Kasia Wozniak’s Photography Transcends Time and Space
Kasia Wozniak is an emerging artist whose captivating traditional photography is now on display at the Incubator gallery in London. Using a vintage 19th-century Gandolfi camera, her work embraces a bygone era with the laborious wet-plate collodion process. The result? Ethereal, deep black and white images that blur the lines between past and present, reminiscent of photographs from a century-and-a-half ago, while feeling oddly contemporary too.
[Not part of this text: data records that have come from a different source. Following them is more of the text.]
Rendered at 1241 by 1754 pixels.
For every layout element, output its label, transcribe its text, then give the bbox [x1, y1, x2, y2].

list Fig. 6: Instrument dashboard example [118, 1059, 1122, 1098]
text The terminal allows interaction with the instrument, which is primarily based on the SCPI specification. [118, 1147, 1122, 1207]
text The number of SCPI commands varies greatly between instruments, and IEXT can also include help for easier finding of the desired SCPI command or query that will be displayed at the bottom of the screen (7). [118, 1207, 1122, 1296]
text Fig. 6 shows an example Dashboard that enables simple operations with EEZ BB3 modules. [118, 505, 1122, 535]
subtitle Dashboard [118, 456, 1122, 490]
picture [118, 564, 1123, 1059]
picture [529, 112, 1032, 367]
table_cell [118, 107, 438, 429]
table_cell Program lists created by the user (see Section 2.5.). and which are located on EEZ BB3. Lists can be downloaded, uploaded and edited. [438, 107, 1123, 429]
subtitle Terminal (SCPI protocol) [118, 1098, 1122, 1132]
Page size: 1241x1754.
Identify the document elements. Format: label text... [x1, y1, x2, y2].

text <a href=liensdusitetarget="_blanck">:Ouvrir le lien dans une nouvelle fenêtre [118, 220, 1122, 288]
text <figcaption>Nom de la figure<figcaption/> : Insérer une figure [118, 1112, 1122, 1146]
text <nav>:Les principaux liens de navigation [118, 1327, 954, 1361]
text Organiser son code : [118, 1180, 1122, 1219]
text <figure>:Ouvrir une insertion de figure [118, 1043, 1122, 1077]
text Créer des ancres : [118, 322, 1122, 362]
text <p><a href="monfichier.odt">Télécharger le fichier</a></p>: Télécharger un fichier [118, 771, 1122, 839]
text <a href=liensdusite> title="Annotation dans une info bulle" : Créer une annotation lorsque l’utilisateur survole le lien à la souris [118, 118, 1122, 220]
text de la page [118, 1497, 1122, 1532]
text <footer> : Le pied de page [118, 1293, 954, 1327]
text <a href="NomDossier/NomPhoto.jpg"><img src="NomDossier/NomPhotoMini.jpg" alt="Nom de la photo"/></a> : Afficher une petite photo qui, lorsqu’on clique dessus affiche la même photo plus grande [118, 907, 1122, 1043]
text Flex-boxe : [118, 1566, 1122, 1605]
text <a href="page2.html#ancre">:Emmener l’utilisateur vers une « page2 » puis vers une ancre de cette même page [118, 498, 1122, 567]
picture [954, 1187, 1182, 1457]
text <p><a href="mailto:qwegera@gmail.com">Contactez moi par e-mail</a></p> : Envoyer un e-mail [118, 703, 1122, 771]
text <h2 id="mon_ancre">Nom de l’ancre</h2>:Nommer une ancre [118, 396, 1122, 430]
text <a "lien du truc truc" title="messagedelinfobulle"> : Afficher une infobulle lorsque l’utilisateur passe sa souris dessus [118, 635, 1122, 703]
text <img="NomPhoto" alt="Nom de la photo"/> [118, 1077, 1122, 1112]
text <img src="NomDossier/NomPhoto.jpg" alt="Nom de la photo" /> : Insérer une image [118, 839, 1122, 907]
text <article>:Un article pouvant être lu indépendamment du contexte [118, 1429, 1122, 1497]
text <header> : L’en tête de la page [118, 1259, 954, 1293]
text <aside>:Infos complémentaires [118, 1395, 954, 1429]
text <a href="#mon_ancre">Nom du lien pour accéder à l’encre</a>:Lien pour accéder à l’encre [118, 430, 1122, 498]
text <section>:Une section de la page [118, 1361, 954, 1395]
Exploring Ordinary Subjects in Extraordinary Ways
Her current exhibition, aptly titled ‘Stillpoint’ after a T.S. Eliot poem, showcases her unique fixation with the mundane—eggs, stones, and the self. The stones she’s collected from Margate coast are meticulously etched onto oxidised copper plates, prompting the viewer to reflect on displacement. Additionally, her striking imagery juxtaposes delicate eggs with dynamic self-portraits captured in yoga poses, presenting a narrative that’s both personal and universal, about the fragility of existence.
Navigating Liminal Spaces Through Photography
Wozniak explains her fascination with the medium: ‘I wanted something slower, more intentional.’ With the wet-plate collodion process, she cherishes the unpredictability and tactile nature of photography that allows errors to speak volumes. Her journey is not a sentimental hark back to simpler times but rather an inquiry into the liminal spaces of time, identity, and memory, where everything is fluid, yet profoundly significant.
Kasia Wozniak’s ‘Stillpoint’ exhibition is a reflection on time, identity, and the delicate interplay between permanence and fragility, captured through her meticulous traditional photographic methods. As she continues to push the boundaries of the wet-plate collodion technique, her work resonates with both historical and contemporary relevance, inviting viewers to engage with the complexity of existence.